Some interpreted reversals just don't seem to make sense, or don't live up to the "voice of truth" claim. In a reversal of Neil Armstrong's famous "That's one small step for man" declaration as he stepped on the surface of the moon, Oates hears:

"Man will space walk."

How does this translate as an unconscious truth? For one thing, astronauts and cosmonauts had already space walked many years earlier. What is it that Armstrong could have been trying to unconsciously convey with such a statement? Several of the other reversals are equally enigmatic.

Oates isn't the only one doing speech reversals, of course. Since he popularized it, many others have tried their hand at it.

At Encounters with the Unknown, Patricia Mason, a "reverse speech analyst," has been recording the experiences of people who claim to have been abducted by aliens. She listens to their reverse speech for subconsciously remembered details about their abduction experiences. The results are often pretty goofy. For example, when an abductee named Jody says, "And there's something in you that..." Mason hears in reverse: "Everything is not your net." Huh? It kind of sounds like that... but what on earth does that mean?

The Scientific Response

It's not surprising that the scientific community has been less than receptive to the idea of reverse speech. Unfortunately, when it comes to phenomena with such amazing claims as reverse speech, the scientific community tends to reject the idea out of hand, without any kind of scientific testing or investigation. But that begs the question: What kind of testing or experimentation would be required? Since the reversals seem to rely heavily on interpretation, how could the results be validated or verified?

Joan Allen says that reverse speech, in its language of metaphors, may be tapping into what Swiss psychiatrist Carl Jung described as "the collective unconscious." But here again, when you have a message made up of metaphors - much like dreams - the metaphors can be viewed and interpreted in countless ways.
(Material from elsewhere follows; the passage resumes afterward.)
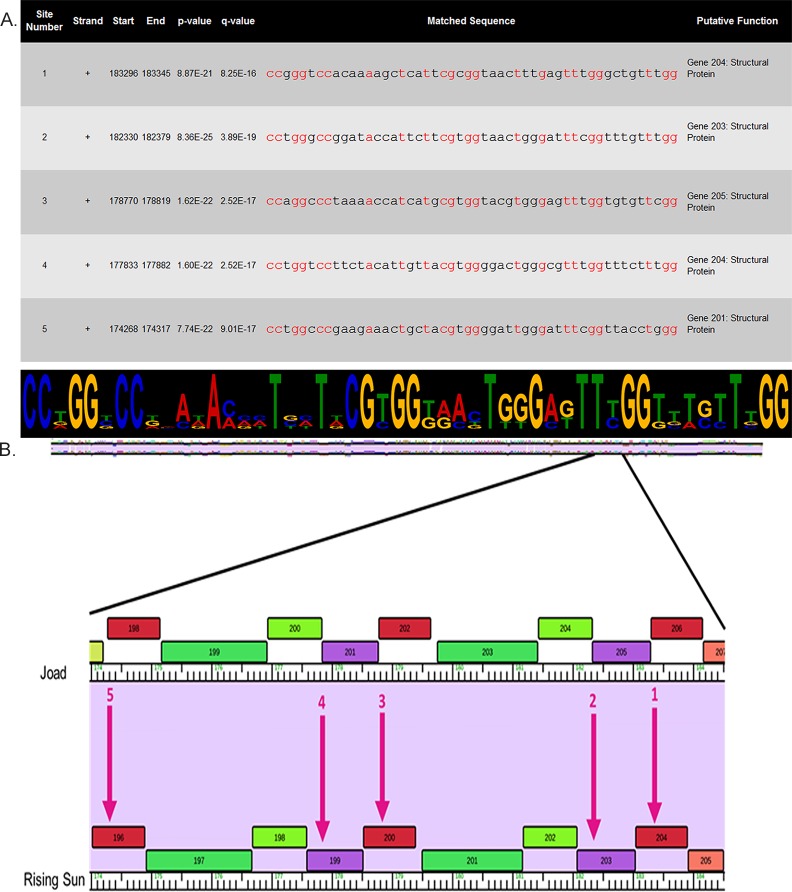
Locations of one motif discovered in five different structural genes.A) Exact location of motif sites, p and q-values, sequence of motifs (conserved nucleotides shown in red), and putative gene function. Logogram shows motif sequence and larger letters represent frequent conservation. B) Arrows show approximate location of motif site. Genes were analyzed from the RisingSun annotation and thus locations are shown in the RisingSun phamerator map.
What makes scientific testing difficult is the lack of consistency in what a reversal might mean. As Joan Allen writes in an essay on reverse speech:

"Within the rule of complimentarily are multiple types of reversals.

1. The reversal may agree with the forward spoken words. This is congruency.

2. The reversal may add information to the forward speech. This is an expansive reversal.

3. The reversal may totally contradict the forward spoken words. This is a contradictory reversal.

4. The reversal may contain exactly the same words as the forward spoken words - a mirror reversal.

5. There is also a trailing reversal in which the reversal relates to words spoken forward that occurred prior to the words upon which the reversal actually occurs."

This it-can-mean-almost-anything nature of reverse speech makes it highly susceptible to interpretation.

Just Hearing Things?

Can it be that the experimenters are hearing things simply because they want to hear things? Is the reverse speech phenomenon analogous to seeing the form of the Virgin Mary in a patch of tree bark or in the patterns on the side of a building? Just as our brains are conditioned to see familiar figures in random patterns, perhaps they also strive to hear words in random noise.

……………

But, it is definitely an interesting theory.